(Consigne) Poursuivez le texte ci-dessous sur la surveillance des communications des citoyens par les États, en reprenant juste après sa dernière phrase.

Vous pourriez penser que vous
n'avez pas besoin de vous inquiéter des programmes étatiques
secrets recueillant les données téléphoniques et
numériques des citoyens ordinaires. Il y a plus de 500 millions
d’Européens et 300 millions d’Américains et la
majorité de leurs communications sont peu susceptibles d’attirer
l’attention des services de sécurité.
Nous ne vivons pas dans le monde
d’Ennemi d’État et
pouvons faire confiance à la foule anonyme (plus de 800 000 aux
États-Unis, par exemple) de bureaucrates, militaires et contractants
privés pour gérer toutes ces données de manière
responsable.
Je plaisante.
Un citoyen ordinaire n’a (presque) rien à craindre…
Réflexion faite, vous
devriez être inquiets. Pas parce que la plupart d’entre vous
êtes susceptibles d’avoir votre vie privée violée
et exposée publiquement ; si vous êtes un citoyen ordinaire
qui ne fait jamais rien pour attirer l’attention, vous n'avez probablement
pas à vous préoccuper.
Même si
l’enregistrement de vos connexions Internet et de vos appels
téléphoniques contient des informations que vous souhaiteriez
garder pour vous (le lieu ou la façon dont
vous gérez votre épargne, l’appartenance à un groupe
donné, vos fréquentations passées ou présentes,
un flirt en ligne, une référence à la consommation de
psychotropes ou des habitudes pornographiques particulières), elles
sont perdues dans la masse des communications des autres personnes et ne
seront probablement jamais publicisées.
L’enjeu n’est pas
là.

(Données fournies)
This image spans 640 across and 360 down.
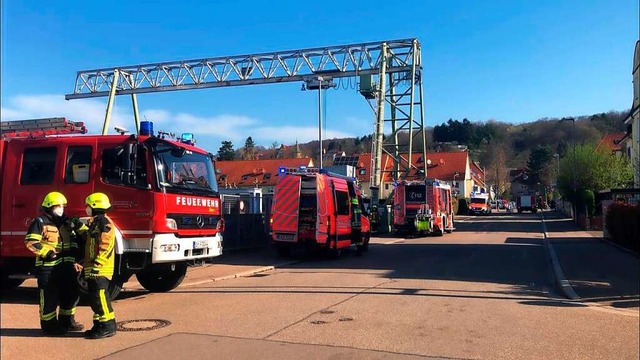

(Réponse)
… mais le dissident potentiel si…
Le véritable risque
réside dans la conséquence de cette situation pour les
dissidents potentiels, les dénonciateurs, les journalistes
d'investigation et quiconque pense que certains aspects des actions
étatiques pourraient être inefficaces, stupides, contraires
à l'éthique ou même illégales.
Si vous êtes une de ces
personnes - même dans un seul domaine - et que vous décidez de
rendre vos préoccupations publiques, il est possible que quelqu'un qui
n'aime pas ce que vous dites décide de voir ce qu'il peut
découvrir vous concernant.
Et ce ne sera pas forcément
un procureur ; cela sera peut-être un bureaucrate anonyme de niveau
intermédiaire ou un employé zélé d’un
service de sécurité. Il le fera par devoir, pour avoir une
promotion, pour plaire à ses supérieurs ou pour avoir son quart
d’heure de gloire. Peu importe : à moins que vous ayez
vécu une vie immaculée, vous pourriez vous réveillez un
matin et découvrir qu’un aspect critiquable de votre vie est
soudainement discuté ouvertement dans les journaux.
Ces préoccupations vous
semblent-elles exagérées ?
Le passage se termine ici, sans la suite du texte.